# [Prompt]
Retype the lines of the records below exactly, starting with the first line of the records and continuing through the line containing "Luigi Ferrero | Team: Juventus -> Torino", including both.

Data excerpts
---

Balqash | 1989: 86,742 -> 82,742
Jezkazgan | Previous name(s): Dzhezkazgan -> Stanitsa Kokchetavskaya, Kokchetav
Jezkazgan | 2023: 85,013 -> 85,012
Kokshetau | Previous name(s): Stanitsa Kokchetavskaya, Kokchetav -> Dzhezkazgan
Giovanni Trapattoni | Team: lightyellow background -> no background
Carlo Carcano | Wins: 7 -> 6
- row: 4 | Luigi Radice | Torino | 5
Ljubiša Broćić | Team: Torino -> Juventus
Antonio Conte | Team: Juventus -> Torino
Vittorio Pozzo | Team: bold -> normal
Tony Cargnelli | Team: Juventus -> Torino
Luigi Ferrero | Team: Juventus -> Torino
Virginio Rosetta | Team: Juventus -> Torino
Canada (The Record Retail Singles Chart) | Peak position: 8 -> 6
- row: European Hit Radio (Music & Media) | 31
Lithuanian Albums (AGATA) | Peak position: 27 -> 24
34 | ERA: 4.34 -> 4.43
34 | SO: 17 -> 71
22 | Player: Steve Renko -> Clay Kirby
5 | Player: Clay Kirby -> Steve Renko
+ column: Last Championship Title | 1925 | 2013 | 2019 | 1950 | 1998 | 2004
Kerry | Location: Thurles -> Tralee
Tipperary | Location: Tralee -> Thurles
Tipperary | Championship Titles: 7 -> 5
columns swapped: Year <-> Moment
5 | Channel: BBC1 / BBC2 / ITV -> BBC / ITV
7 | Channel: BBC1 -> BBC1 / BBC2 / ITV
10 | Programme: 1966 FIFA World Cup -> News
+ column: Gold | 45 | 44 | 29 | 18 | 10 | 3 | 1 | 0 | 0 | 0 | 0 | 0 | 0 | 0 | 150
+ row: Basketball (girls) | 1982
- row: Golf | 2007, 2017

---

# [Reply to the task]
Balqash | 1989: 86,742 -> 82,742
Jezkazgan | Previous name(s): Dzhezkazgan -> Stanitsa Kokchetavskaya, Kokchetav
Jezkazgan | 2023: 85,013 -> 85,012
Kokshetau | Previous name(s): Stanitsa Kokchetavskaya, Kokchetav -> Dzhezkazgan
Giovanni Trapattoni | Team: lightyellow background -> no background
Carlo Carcano | Wins: 7 -> 6
- row: 4 | Luigi Radice | Torino | 5
Ljubiša Broćić | Team: Torino -> Juventus
Antonio Conte | Team: Juventus -> Torino
Vittorio Pozzo | Team: bold -> normal
Tony Cargnelli | Team: Juventus -> Torino
Luigi Ferrero | Team: Juventus -> Torino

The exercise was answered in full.